Warning of computer fraud employing imagery from the Olympic Games
The LACNIC Warning Advice and Reporting Point (WARP) recorded increased cyber-attack activity in the region during the 2016 Summer Olympics and has warned about the methods used by cybercriminals taking advantage of the attention attracted by this this competition among the population in general.
Records of Latin American and Caribbean Computer Security Incident Response Teams (CSIRTs) show that during the Olympic Games there was a spike in cyber fraud attempts against financial institutions and attempts were made to breach the International Olympic Committee’s database. “Brazil and all regional teams were prepared for these incidents. A lot of work had been done in the run-up to the event,” said Graciela Martinez, Head of LACNIC WARP.
Martinez observed that, now that the Games are over, regular Internet users are the ones most at risk, as they may feel inclined to search for information about their favorite athletes or competitors who had outstanding performances in Rio de Janeiro. In this sense, she warned of one type of malicious online activity that is usually detected after these sporting events: fake requests for donations to certain athletes or countries. Users typically receive email requests for donations to athletes or countries, although this is “an unusual way of making such requests,” added Martinez. She recommended not opening these email messages, especially if the sender is unknown, as they may contain malware, i.e., malicious software usually designed to steal Internet user credentials.

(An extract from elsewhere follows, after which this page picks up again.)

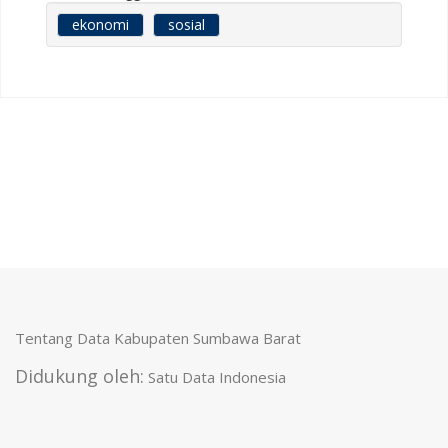
ekonomi
sosial
Tentang Data Kabupaten Sumbawa Barat
Didukung oleh:
Satu Data Indonesia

“The email may say ‘Check out this photo of your favorite athlete’, when in fact the file contains malware,” said Martinez. Another common scam are email messages allegedly from athletes who accept sponsorships. Users may receive a link that says ‘Click here if you’d like to help XX,’ but in fact attackers ask them to enter their personal data and then use this information to commit fraud.
Lately, one of the most common forms of fraud is ransomware, a type of malicious software that encrypts part or the entire hard drive of the infected system until a ransom is paid.